Poor writing: “I’ve noticed that you were looking for places to live that would best fit your salary. Please look at the attached file in this email that may help you.”
· Contractions are too informal.
· Please re-write minimizing first and second person language. Business communication is neutral, 3rd person, impersonal as much as possible.
· Reflect on how specific and clear you are. What does “best fit for your salary” mean? What is a “fit” for a salary? Use a dictionary and thesaurus to find more specific terms.
“This email is written regarding your interest in choosing a place to live after graduation. To that end, I provide attached an Excel file that provides critical information for that decision. The Excel analysis considers two major concerns: The salary you can expect different areas and the cost of living in that area, in terms of housing and the cost of living index.”
Example of formatting: Obviously, you would not be sending a real email with an attachment! You are submitting a Word document in this (email) format.
Ideas on projects
1. Think of a way to use Excel, or multiple ways of using Excel.
a. Data will be posted to the assignment as well as a list of sources of data.
b. Google – ‘data analytics’, ‘data analysis’ for some ideas.
c. Go through the end of chapter review projects in the textbook.
d. Google your interests and see how people are thinking about these ideas.
e. Gather data from the internet about a topic you are curious about and answer a question. Examples: Data on movies, companies, celebrities, books, albums, works of art, artists, TV shows, cable channels, homes, cars, computers, phones, countries, states, cities, foods, wines, universities, professions, hospitals, airports, airplanes, restaurants…

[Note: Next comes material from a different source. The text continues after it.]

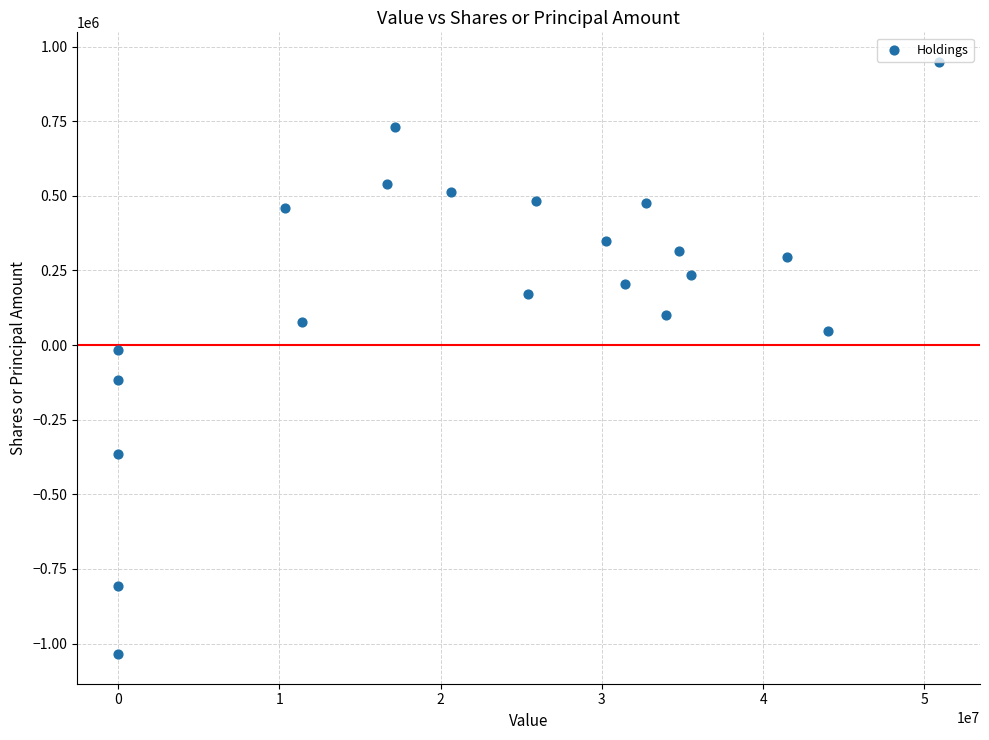

What is the range of X values (max minus min)?

50903000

f. Call people you know, or simply call a professional that might be familiar with your idea and ask them for guidance -most people are willing to help.
g. Ask people who run an organization or business and ask how you can help them solve a problem with Excel.
2. Think through what that might look like in Excel – what information you need, what form it would take in Excel, what functions or skills you might need to use.
3. Find the information you need, and experiment with the best way of utilizing that information, presenting that information in order to address your issue.
4. Consult with colleagues in this class.
5. Finally, CONSULT WITH THE INSTRUCTOR.